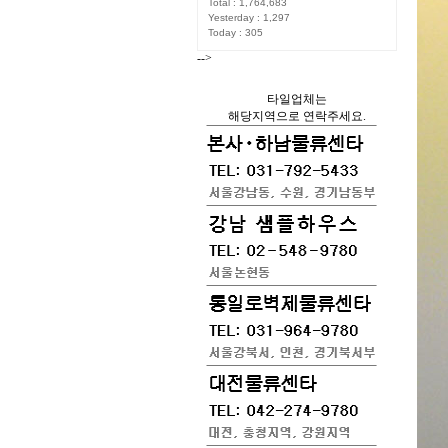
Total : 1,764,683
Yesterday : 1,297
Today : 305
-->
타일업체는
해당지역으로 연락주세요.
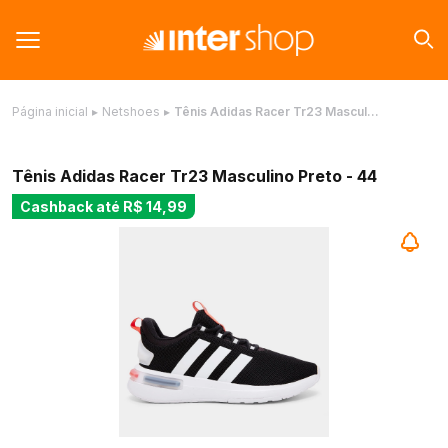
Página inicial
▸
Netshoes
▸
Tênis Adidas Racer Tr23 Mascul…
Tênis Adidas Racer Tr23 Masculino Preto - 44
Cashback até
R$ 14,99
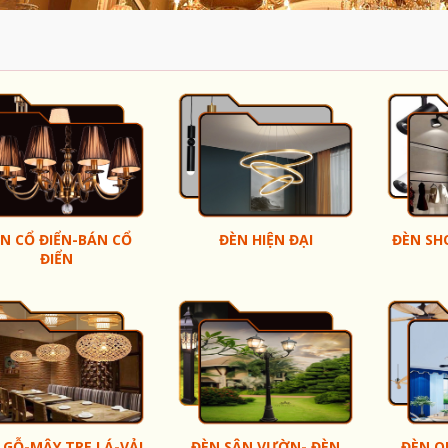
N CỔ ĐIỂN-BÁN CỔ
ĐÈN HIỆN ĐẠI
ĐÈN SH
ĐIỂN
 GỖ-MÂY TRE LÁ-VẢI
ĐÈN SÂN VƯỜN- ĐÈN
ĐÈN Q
- - -
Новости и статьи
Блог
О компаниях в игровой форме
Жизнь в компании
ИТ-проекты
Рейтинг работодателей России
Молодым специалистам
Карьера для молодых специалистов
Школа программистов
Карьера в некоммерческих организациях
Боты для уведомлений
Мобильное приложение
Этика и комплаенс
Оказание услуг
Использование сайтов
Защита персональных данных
- - -
Lines containing the word "Adidas": copy every one of them from the records above.

(RESULT)
Tênis Adidas Racer Tr23 Mascul…
Tênis Adidas Racer Tr23 Masculino Preto - 44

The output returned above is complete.